Medical organizations, including the American Medical Association and the Assn. for Molecular Pathology, have raised concerns that the Prometheus patents harm the practice of medicine. Any physician measuring metabolite levels who finds an adjusted drug dosage necessary based on body correlations becomes a patent "infringer," said the associations' court brief in support of Mayo.

"If such claims to exclusive rights over the body's natural responses to illness and medical treatment are permitted to stand, the result will be a vast thicket of exclusive rights in the use of scientific data that is critical to and must be widely available for providing sound medical care," the brief said.

Prometheus' attorney argues that the opposite is true.
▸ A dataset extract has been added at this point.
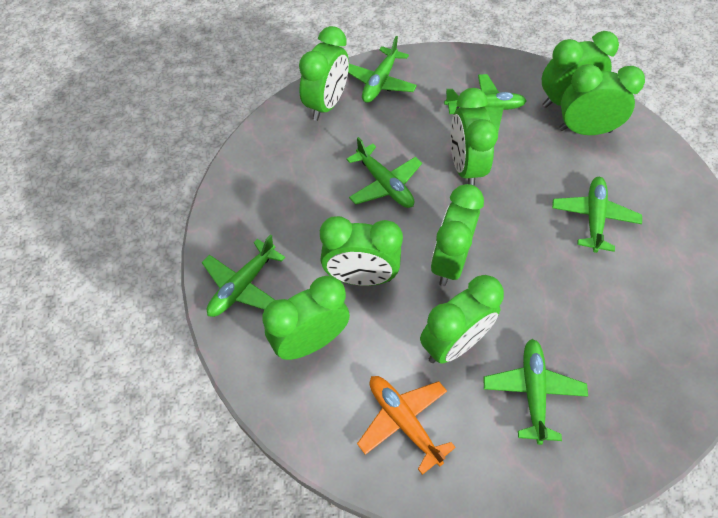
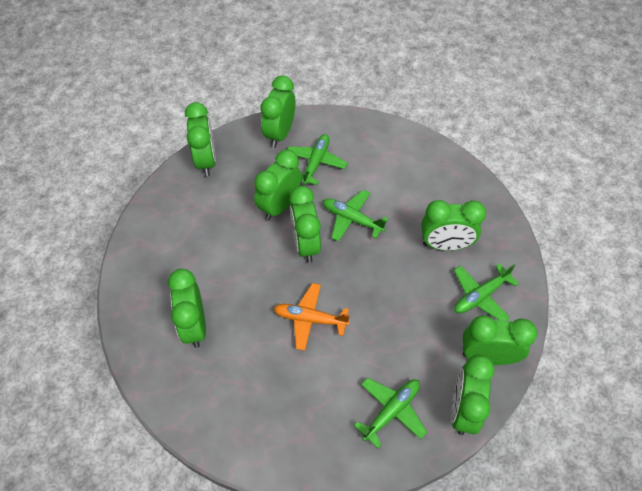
green plane: [202,234,285,317] [346,137,422,208] [348,36,417,103] [444,74,527,131] [483,339,588,445] [552,177,642,253] = 6 -> [287,134,348,185] [323,190,388,242] [354,378,427,448] [454,264,519,321] = 4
Overturning the decision would strip protections from biotech and medicine patents, Bress said, essentially gutting the incentive necessary for researchers to invest in and develop lifesaving methods for patients.

"This is exactly the type of innovation that the patent laws were designed to encourage," he said of the Prometheus test. "The patented claims address a real-world problem: the difficulty of calibrating particular drugs used to treat the specific diseases. ... Historically, many physicians were reluctant to treat patients with these drugs, despite the potential benefits, absent a method for preventing toxic side effects while still ensuring efficacy. Prometheus' patents describe such a method."

The Mayo case is one of at least two recent patent cases that could impact medicine.

The U.S. Court of Appeals for the Federal Circuit heard arguments April 4 in a case involving the patentability of human genes. The Assn. for Molecular Pathology and others are challenging the validity of two patents held by Myriad Genetics that are linked to breast and ovarian cancer. At this article's deadline, the appellate court had not issued a decision in the case.